Time, part 7: a world without time
If God is perfect, he cannot change. After all, if he would, he would be imperfect either before or after that change. Now if God cannot change, how can he have created the universe? This was more or less the argument that Aristotle used to prove that the world was not created and, therefore, had to be eternal.
It’s a good point and it took centuries before it was refuted. The most famous treatment is by Augustine of Hippo, who addresses the question what God did before the creation in the Confessions. After having joked that before the creation, God created Hell for people who ask improper questions, he made the simple but profound point that if God created everything, time had been created as well, and that there was no “before” before the creation. Aristotle’s question was devoid of meaning.
It is always easy to make fun of philosophers. “If you read what they thought about women, you become skeptical about what else they have were thinking about” – those kinds of jokes. But we have to admit that Aristotle and Augustine were asking good questions and were, in their mind, boldly going where no man had gone before. Aristotle was one of the first to imagine that the world might not have been created; Augustine’s response runs counter to our intuition.
However, these two men, who were struggling to understand time and its implications, were exceptions. Not many ancient writers really thought about *it (which make the efforts of Aristotle and Augustine even more impressive). It is as if people lived in a world without time.
In one of the late-antique juridical texts – I forget which one – there is a remark that aristocrats ought to have markets on their country estates, because otherwise the peasants would lose too much time to visit the city. It’s one of the few texts that betrays awareness of the fact that time itself had value. You can translate “time is money” into Latin or Greek, but most people would not have understood it.
The rhythms were different, back then. As we have seen in Josho’s article on water clock, the Greeks and Romans accepted that the twelve hours did not have the same length in the winter and summer. The daily rhythms changed with the season – the ancients had no problem with that. They were amused by the Jews, who had a seven day rhythm and had a fixed day of rest, and it was only in Late Antiquity that this became the common rhythm of the Mediterranean world. Until then, the calendar with the festivals dictated when the people could rest, and it was more or less random.

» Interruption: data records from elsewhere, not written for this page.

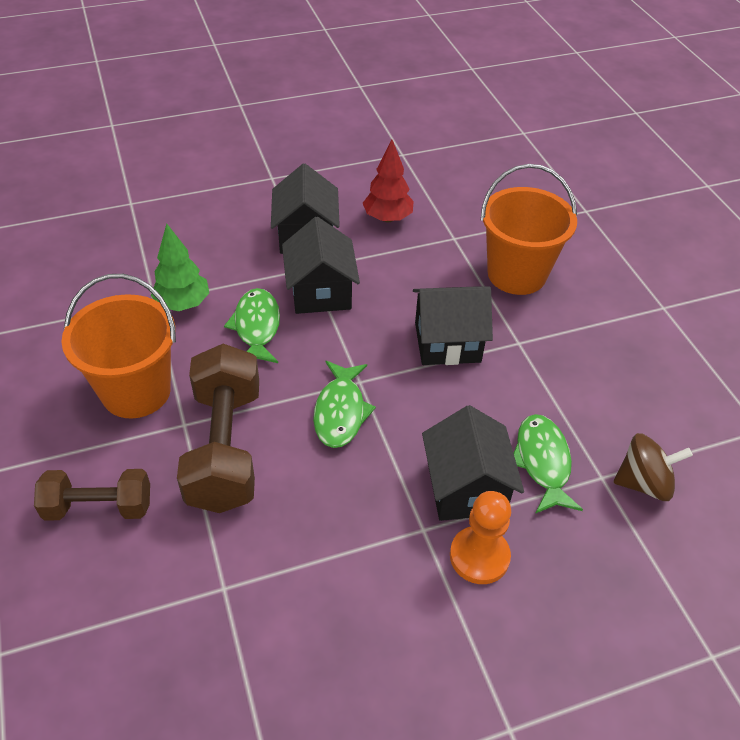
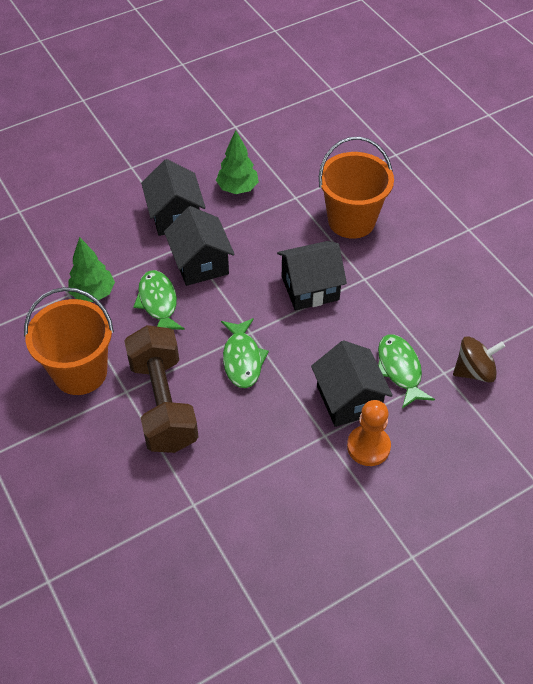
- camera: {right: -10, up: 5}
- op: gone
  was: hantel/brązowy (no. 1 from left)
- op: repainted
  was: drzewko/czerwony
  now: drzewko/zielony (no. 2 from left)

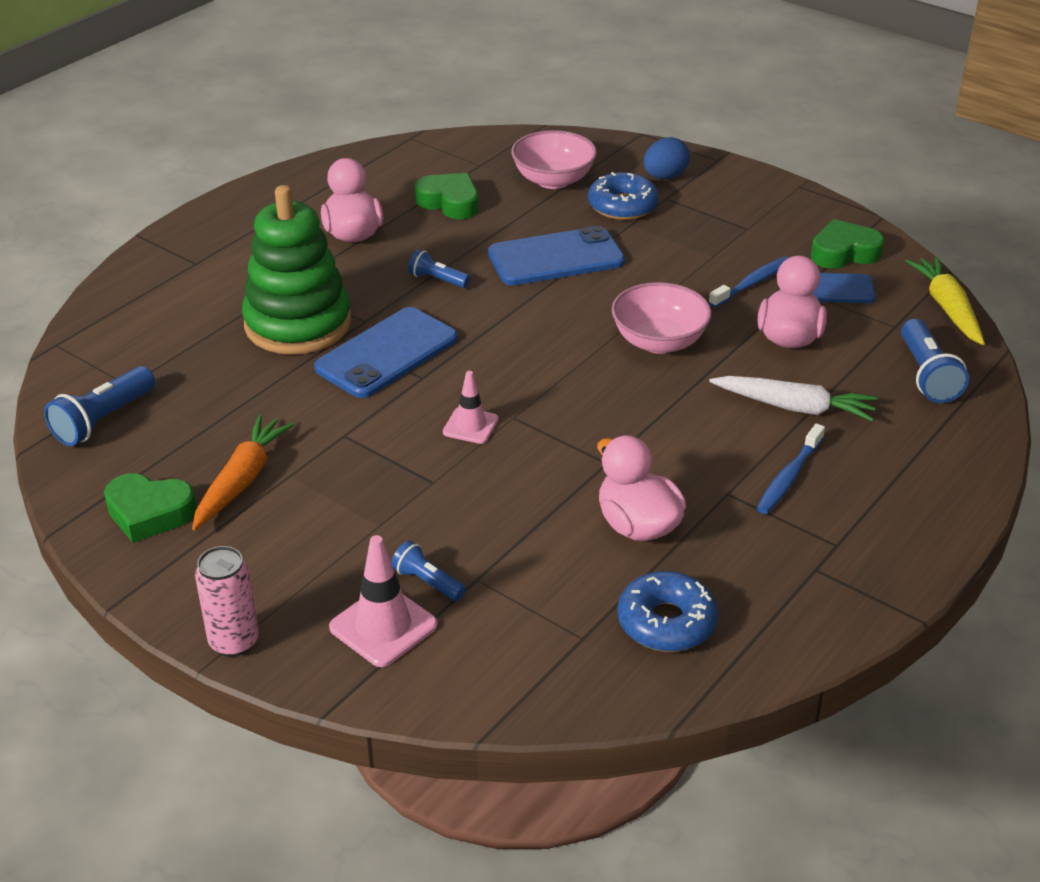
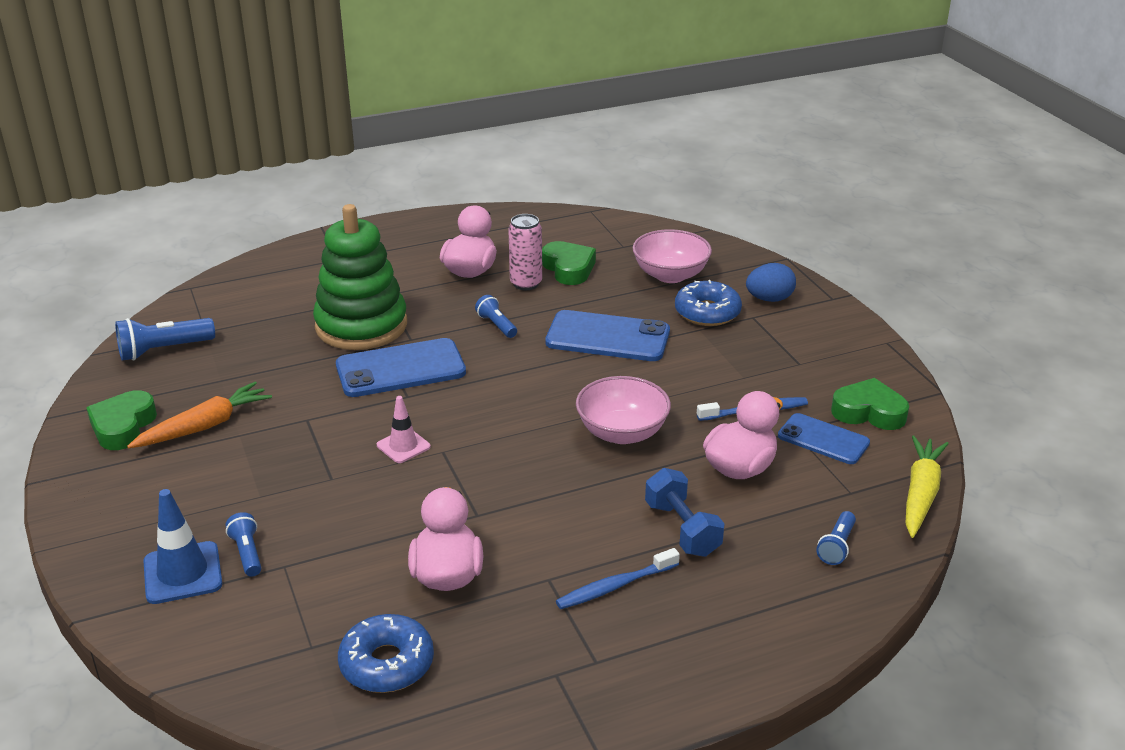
- camera: {right: 30, up: -5}
- op: shifted
  was: puszka/różowy
- op: swapped
  was: marchewka/biały
  now: hantel/niebieski
- op: repainted
  was: pachołek/różowy (no. 1 from left)
  now: pachołek/niebieski
- op: rotated
  was: serce/zielony (no. 1 from left)
  clockwise: 60
- op: scaled
  was: latarka/niebieski (no. 4 from left)
  ratio: 0.6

That terrible poetic cliché that, to a lover, time passes slowly when he is waiting for his beloved, and that time passes too quickly when he is with his beloved, is mercifully absent from ancient poetry. There is, except for an occasional scientist, no obsession with minutes or seconds. If you look at tombstones, you will see that people always died when they were precisely fifty, sixty, or seventy years old. Even soldiers, who were discharged after twenty or twenty-five years of service, were not really aware of their age, even though their units must have had some kind of administration. As the example of Mainz shows, they did not know precisely how old they were.
When Alexander invaded India, he said he did it because his ancestors Dionysus and Heracles had been kings of India. When he sacked parts of Persepolis, it was in revenge for Xerxes’ expedition to Greece, which had been a century and a half before. Our sources take this as seriously as more recent events, not distinguishing between the recent and the distant or mythological past. Alexander had no sense of time.
It all changed when the Christians needed to calculate the true Easter date, and the use of a calendar era was no longer something for astronomers. Everyone who had studied the Seven Liberal Arts knew the computus. This created awareness of the depth of time and our modern sense of history.